The background information of asylum-seekers arriving in Finland may soon be available faster than ever before. The University of Eastern Finland is developing to different programmes that researchers hope will aid in integrating people seeking asylum.

Markku Tukiainen.
Professor Markku Tukiainen from the University of Eastern Finland. Image: Esa Huuhko / Yle

The School of Computing at the University of Eastern Finland is hard at work developing two smart phone applications that may help integrate asylum-seekers into Finnish society.

One of the programmes aims to uncover the education history of people moving to Finland at an earlier stage than the current system affords. The researchers say they mean to develop an application based on this need for information that could be downloaded onto a smart phone. Asylum-seekers could then input their own information and the municipality and other officials would have quick access to their history.

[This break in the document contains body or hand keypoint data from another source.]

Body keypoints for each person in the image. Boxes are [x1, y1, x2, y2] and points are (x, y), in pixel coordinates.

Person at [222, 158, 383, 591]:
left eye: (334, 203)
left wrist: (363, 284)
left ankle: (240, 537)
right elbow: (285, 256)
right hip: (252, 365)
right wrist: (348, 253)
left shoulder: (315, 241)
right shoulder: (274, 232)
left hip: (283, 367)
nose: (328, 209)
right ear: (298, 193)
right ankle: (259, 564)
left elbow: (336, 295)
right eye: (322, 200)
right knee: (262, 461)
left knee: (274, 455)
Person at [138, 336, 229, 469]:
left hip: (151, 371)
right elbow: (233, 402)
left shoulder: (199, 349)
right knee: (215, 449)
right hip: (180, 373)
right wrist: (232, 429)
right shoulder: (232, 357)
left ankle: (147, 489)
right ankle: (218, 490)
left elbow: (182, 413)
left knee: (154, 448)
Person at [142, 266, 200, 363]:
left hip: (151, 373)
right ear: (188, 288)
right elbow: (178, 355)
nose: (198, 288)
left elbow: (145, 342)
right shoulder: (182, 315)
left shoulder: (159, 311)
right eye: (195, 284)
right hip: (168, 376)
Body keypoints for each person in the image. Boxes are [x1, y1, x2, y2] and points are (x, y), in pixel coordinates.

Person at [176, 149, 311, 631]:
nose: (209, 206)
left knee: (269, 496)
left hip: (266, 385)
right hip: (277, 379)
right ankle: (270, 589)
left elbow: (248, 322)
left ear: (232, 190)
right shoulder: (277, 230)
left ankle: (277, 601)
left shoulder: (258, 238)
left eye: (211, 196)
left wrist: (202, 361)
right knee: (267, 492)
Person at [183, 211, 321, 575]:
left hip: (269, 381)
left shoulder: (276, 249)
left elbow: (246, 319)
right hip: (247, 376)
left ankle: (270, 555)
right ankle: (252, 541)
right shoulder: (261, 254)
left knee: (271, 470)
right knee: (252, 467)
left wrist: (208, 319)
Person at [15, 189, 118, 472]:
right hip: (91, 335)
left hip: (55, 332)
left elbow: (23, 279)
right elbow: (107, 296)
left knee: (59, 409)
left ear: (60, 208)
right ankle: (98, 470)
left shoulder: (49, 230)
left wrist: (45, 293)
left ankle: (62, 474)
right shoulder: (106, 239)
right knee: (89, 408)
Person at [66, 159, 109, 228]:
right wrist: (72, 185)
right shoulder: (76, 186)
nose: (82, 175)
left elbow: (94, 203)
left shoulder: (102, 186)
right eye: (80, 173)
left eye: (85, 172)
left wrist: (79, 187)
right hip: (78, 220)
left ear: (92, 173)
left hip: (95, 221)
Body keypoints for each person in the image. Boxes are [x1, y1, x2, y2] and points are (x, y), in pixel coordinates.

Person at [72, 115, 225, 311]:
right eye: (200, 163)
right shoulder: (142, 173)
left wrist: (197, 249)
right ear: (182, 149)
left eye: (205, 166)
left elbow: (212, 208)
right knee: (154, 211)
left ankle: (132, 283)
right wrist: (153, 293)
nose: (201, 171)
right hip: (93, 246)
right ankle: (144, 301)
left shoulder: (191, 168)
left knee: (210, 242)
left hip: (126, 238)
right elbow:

The other app will be an info packet on Finland, which could be considered a kind of unofficial license for Finnish society. The programme contains information and tasks on Finland and Finnish customs.

The applications will at first be launched in English and Arabic, and their intent is to speed up the integration of people coming to Finland in search of asylum.

"It can also inform Finnish societal gatekeepers that a person is able and willing to integrate," professor Markku Tukiainen says.

Officials intrigued

The School of Computing is cooperating with the City of Joensuu on the project.

"We have been granted a largish sum from the EU refugee fund to cover the costs of early integration measures. It's part of mapping out the know-how that the people coming into the country possess," says director Janna Puumalainen from the city.

Officials are also interested in the product, and representatives of the Immigration Service were in talks with the university staff over the apps on Thursday.

The contents of the applications are still being developed and the Immigration Service says it does not yet want to comment on the project.

"I believe there is a great need for information gathering of this kind," professor Tukiainen says. "What interests us most I think are these people's education background and whether there are experts in certain fields among those who have arrived here."

Prototype ready soon

The University of Eastern Finland intends to have a working prototype of each application ready fast.

"The first versions should be ready in a month," Tukiainen says.

The professor adds that the applications could be used anywhere in Europe for their information gathering purpose.